Globalement, plusieurs indicateurs démontrent cependant l’attractivité de ces communes pour les françai.se. « 42 % des villes du panel, soit 85  villes sur les 202, ont des trajectoires plus dynamiques que la trajectoire nationale sur la dernière décennie concernant la démographie, l’emploi et les prix de l’immobilier » confiait ainsi récemment Claire Rais Assa, Cheffe de projet chez France Stratégies, sur le blog spécialisé Dixit.net.

Ces indicateurs s’expriment notamment à travers le niveau d’emploi, qui dans les villes moyennes a dépassé en 2021 celui de 2019. Le taux de croissance de l’emploi s’élève en effet à 2,3% dans ces territoires, soit légèrement plus que dans les métropoles, qui elles ont connu un taux de croissance de 1,9%. Il ressort également des analyses qu’un tiers des villes moyennes a connu une augmentation des prix de l’immobilier plus rapide que la moyenne nationale. Un autre critère démontrant leur attractivité.
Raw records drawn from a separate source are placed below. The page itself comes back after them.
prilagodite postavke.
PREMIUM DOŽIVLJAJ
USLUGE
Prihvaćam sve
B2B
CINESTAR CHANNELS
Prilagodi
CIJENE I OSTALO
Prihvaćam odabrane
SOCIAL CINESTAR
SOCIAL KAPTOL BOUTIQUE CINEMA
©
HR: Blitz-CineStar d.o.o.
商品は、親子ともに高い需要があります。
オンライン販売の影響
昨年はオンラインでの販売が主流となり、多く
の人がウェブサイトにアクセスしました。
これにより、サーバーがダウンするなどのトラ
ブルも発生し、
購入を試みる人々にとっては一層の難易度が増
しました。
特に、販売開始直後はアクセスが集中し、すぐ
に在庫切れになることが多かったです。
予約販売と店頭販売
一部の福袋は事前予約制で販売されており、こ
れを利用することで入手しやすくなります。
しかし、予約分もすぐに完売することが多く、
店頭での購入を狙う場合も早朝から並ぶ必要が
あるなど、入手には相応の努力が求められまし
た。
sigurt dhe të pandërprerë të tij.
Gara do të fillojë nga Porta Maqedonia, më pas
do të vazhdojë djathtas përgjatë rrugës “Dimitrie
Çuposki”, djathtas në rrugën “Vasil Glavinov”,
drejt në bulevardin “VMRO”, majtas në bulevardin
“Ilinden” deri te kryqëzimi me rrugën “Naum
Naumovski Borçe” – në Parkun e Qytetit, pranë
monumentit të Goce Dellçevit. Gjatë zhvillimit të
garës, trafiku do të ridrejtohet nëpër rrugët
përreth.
carte des villes moyennes france


Une amplification des tendances existantes ?

Il ressort ainsi de l’enquête de France Stratégies que les villes moyennes qui connaissaient des trajectoires dynamiques dans la dernière décennie ont été moins affectées par la crise sanitaire que celles avec des trajectoires plus en retrait. Par exemple, les villes d’Amnéville-Rombas, de Chaumont ou encore Sarreguemines étaient concernées par de nombreuses pertes d’emplois ces 10 dernières années et font partie de celles qui ont le plus souffert entre 2019 et 2021. « La crise du Covid n’a pas fait émerger un monde d’après, elle a plutôt amplifié toute une série de tendances déjà à l’œuvre » explique ainsi Jérôme Fourquet, directeur du département « Opinion » de l’Ifop. 
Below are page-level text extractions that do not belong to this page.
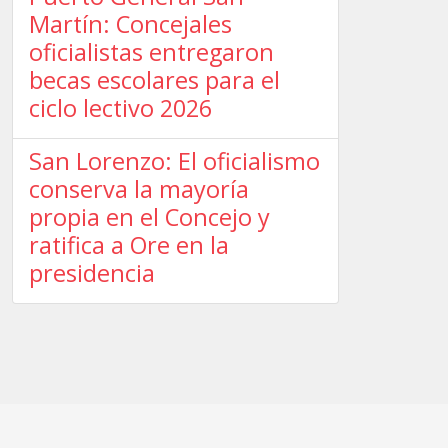
Martín: Concejales
oficialistas entregaron
becas escolares para el
ciclo lectivo 2026
San Lorenzo: El oficialismo
conserva la mayoría
propia en el Concejo y
ratifica a Ore en la
presidencia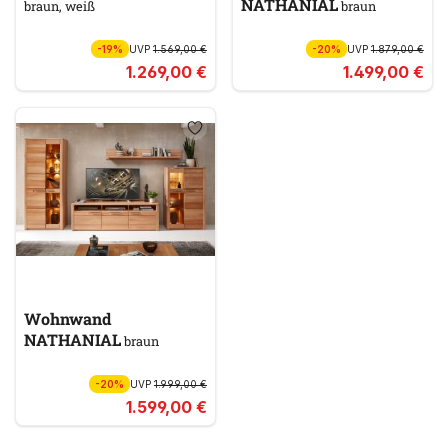
NATHANIAL
braun, weiß
braun
-19%
UVP
1.569,00 €
-20%
UVP
1.879,00 €
1.269,00 €
1.499,00 €
Wohnwand
NATHANIAL
braun
-20%
UVP
1.999,00 €
1.599,00 €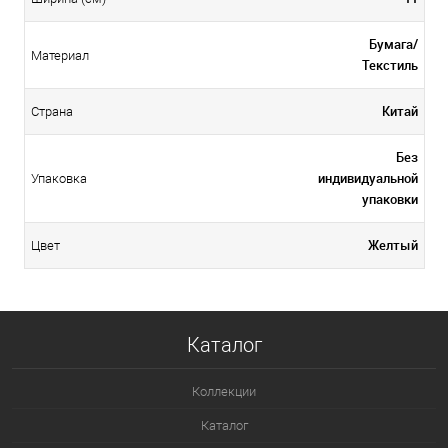
Бумага/
Материал
Текстиль
Китай
Страна
Без
индивидуальной
Упаковка
упаковки
Желтый
Цвет
Каталог
Коллекции
Каталог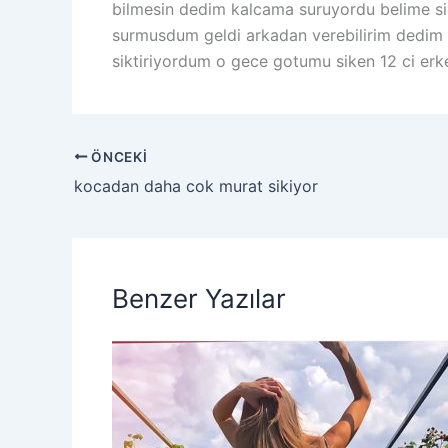
bilmesin dedim kalcama suruyordu belime si
surmusdum geldi arkadan verebilirim dedim k
siktiriyordum o gece gotumu siken 12 ci er
ÖNCEKI
kocadan daha cok murat sikiyor
Benzer Yazılar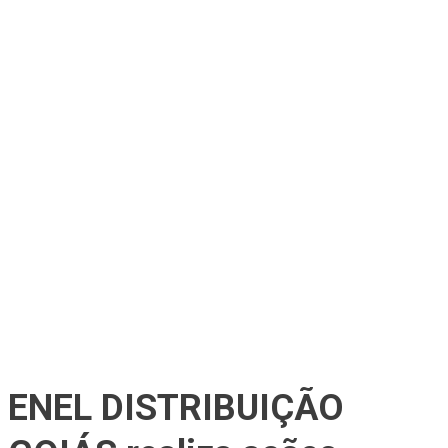
ENEL DISTRIBUIÇÃO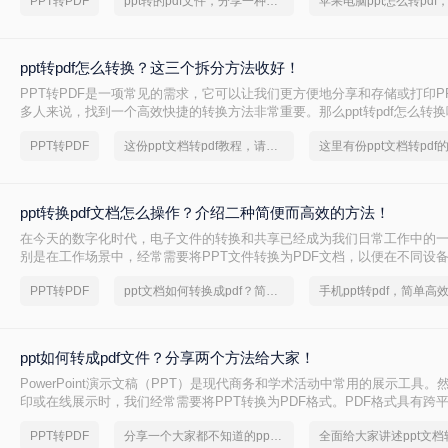
PPT转PDF
ppt转的pdf文件，分享一种简单的方法
ppt转pdf怎么转换？这三个拆分方法收好！
PPT转PDF是一项常见的需求，它可以让我们更方便地分享和存储或打印P
多人来说，找到一个高效快捷的转换方法非常重要。那么ppt转pdf怎么转
我将向您介绍几种实现PPT转PDF的方法，助您快速完成转换任务。
PPT转PDF
这份ppt文档转pdf教程，请收好！
ppt转换pdf文档怎么操作？介绍二种简便而高效的方法！
在今天的数字化时代，电子文件的转换和共享已经成为我们日常工作中的
别是在工作场景中，经常需要将PPT文件转换为PDF文档，以便在不同设
享和浏览。本文将为大家介绍二种简便而高效的方法，帮助大家解决PPT转
PPT转PDF
ppt文档如何转换成pdf？简单高效的恢复方法
操作的难题。
ppt如何转成pdf文件？分享两个方法给大家！
PowerPoint演示文稿（PPT）是现代商务和学术活动中常用的展示工具
印或在线展示时，我们经常需要将PPT转换为PDF格式。PDF格式具有跨
安全性高等优点。本文将介绍ppt如何转成pdf文件，并提供一些相关的技
PPT转PDF
分享一个大家都不知道的ppt文档转pdf文件方法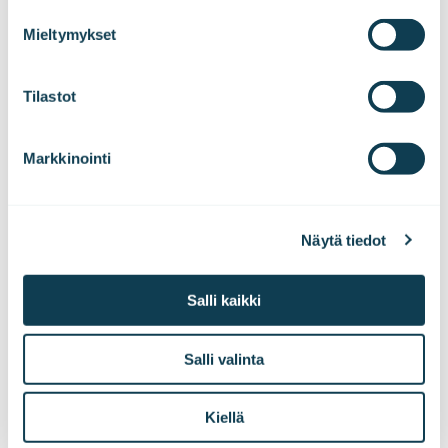
data ja tekoäly
tuotekehitys
process your information.
Mieltymykset
Tilastot
LinkedInissä
X:ssä
Facebookissa
JAA
Markkinointi
Näytä tiedot
Harri Laukkanen
Johtaja, teollisuuden digitalisaatio
Salli kaikki
Lapin lahja IT-maailmalle! Harri on juuriensa
Salli valinta
velvoittamana sisukas ja innokas teknologia-
alan konkari, joka suhtautuu elämään ja työhön
Kiellä
sen vaatimalla huumorilla. Taustalta löytyy pitkä
lista yrityksiä yksityisyrittäjyydestä Valtraan ja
La crise sanitaire a ainsi globalement amplifié une dynamique de fond en faveur des villes moyennes, qui connaissent pour la plupart une trajectoire positive depuis la dernière décennie. Des travaux ultérieurs permettront évidemment de déterminer dans quelle mesure ces communes ont pu bénéficier de l’effet Covid et de la généralisation du télétravail. Néanmoins, une tendance ressort du rapport de France Stratégies : contrairement aux métropoles, ce sont avant tout les couronnes de ces villes moyennes qui ont bénéficié de cette attractivité, et non pas les pôles urbains, évalués comme moins dynamiques. 

La faute à un modèle très séduisant sur le papier : celui de la maison avec jardin, qui séduit énormément les français-es et qui, depuis les années 1970, est au coeur de notre modèle de développement urbain. Un modèle qui, cependant, n’est plus compatible avec les préoccupations environnementales. D’abord, parce que la lutte contre l’artificialisation des sols nous impose de densifier les villes au lieu de les étaler. Ensuite, parce que cet étalement favorise aussi l’usage de la voiture individuelle tel qu’on le connaît aujourd’hui (les bouchons en périphérie des villes et les émissions de gaz à effet de serre qui y sont associées).

L’enjeu, pour les villes moyennes, semble donc de maintenir leur attractivité et leur image d’Eldorado en réussissant à concilier leur développement économique avec une justesse sociale et environnementale nécessaire au monde de demain. Et pour cela, il y a peut-être une question de taille critique à trouver pour que les villes moyennes restent toujours moyennes, et pour autant, qu’elles continuent de faire rayonner leurs territoires.